Killed by the Indians.

As soon as I could recover my breath I pulled my horse about and took the back trail with long jumps, but before my horse had made half a dozen leaps I saw that I was captured. Three Indians came riding out of the ravine on my left, and scarcely had they been discovered, when three or four more came from the ravine on my right. What was I to do? I had heard that when a white man was surrounded by Indians, if he would raise his gun in the act of shooting, every Indian would at once get behind his horse. I don’t know why that came into my mind, but I tried it then and there, and in an instant two of the Indians were out of sight. They had gone down on the other side of their horses, so that I had nothing but a leg and a small portion of the head to shoot at. The third Indian, however, retained his upright position, and, holding up his bare hand to me, shouted:

“Don’t shoot! We’re friends.”

You can imagine what my feelings were as I sat there and listened to those words. They were my friends, and yet Sam Noble had been killed that very morning in the effort to escape from them! While I held my rifle in my hands and sat there debating the question, the Indians came quite close to me, too late to escape, and I yielded to them like one in a dream. I was able to tell now what savages looked like in their war-paint; and although they were hideous enough before, you can’t conceive what a difference those streaks of red and yellow paint made in their appearance. They looked just awful. The white man was the only one among them that was not painted, and I felt more like surrendering my weapons to him than I did to any of his savage crew. But I didn’t get the chance. The first one who held out his hand for my rifle was an Indian, and I readily gave it up to him. The other Indian seized my horse by the bridle, and the white man, after securing my revolvers and buckling them around his own waist, open my shirt and felt all around for the belt that contained my money; but he couldn’t find it.
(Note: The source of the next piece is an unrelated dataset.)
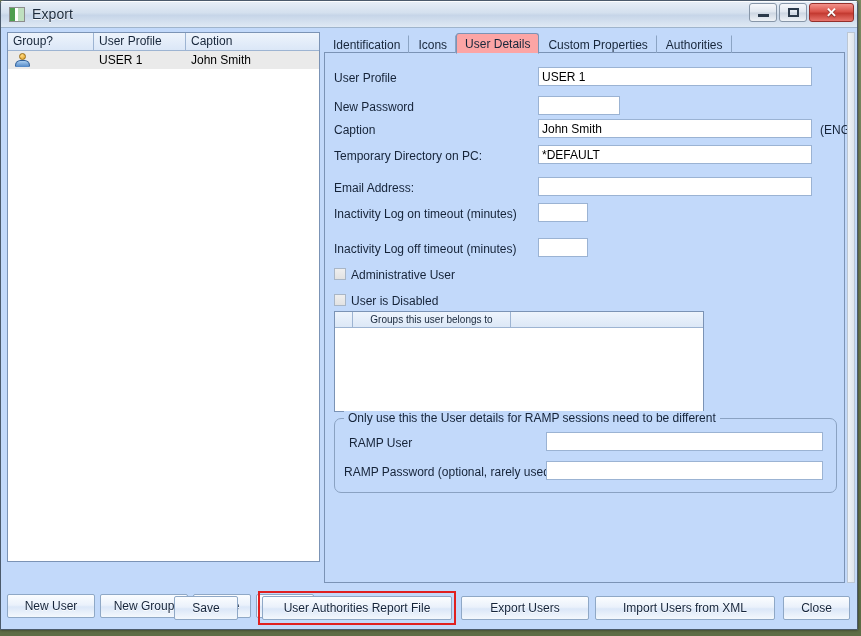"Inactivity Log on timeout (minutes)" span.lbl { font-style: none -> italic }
“Where is it?” said he, with something that sounded like an oath.

“Where is what?” I asked, for I had by this time recovered my wits. I had no idea what would happen to me afterward, but I knew that so long as I behaved myself with them I need not stand in fear of bodily harm.

“The belt,” replied the man. “You didn’t bring it with you?”

“It is hidden at the ranch,” I replied. “We thought that somebody might try to take it away from us.”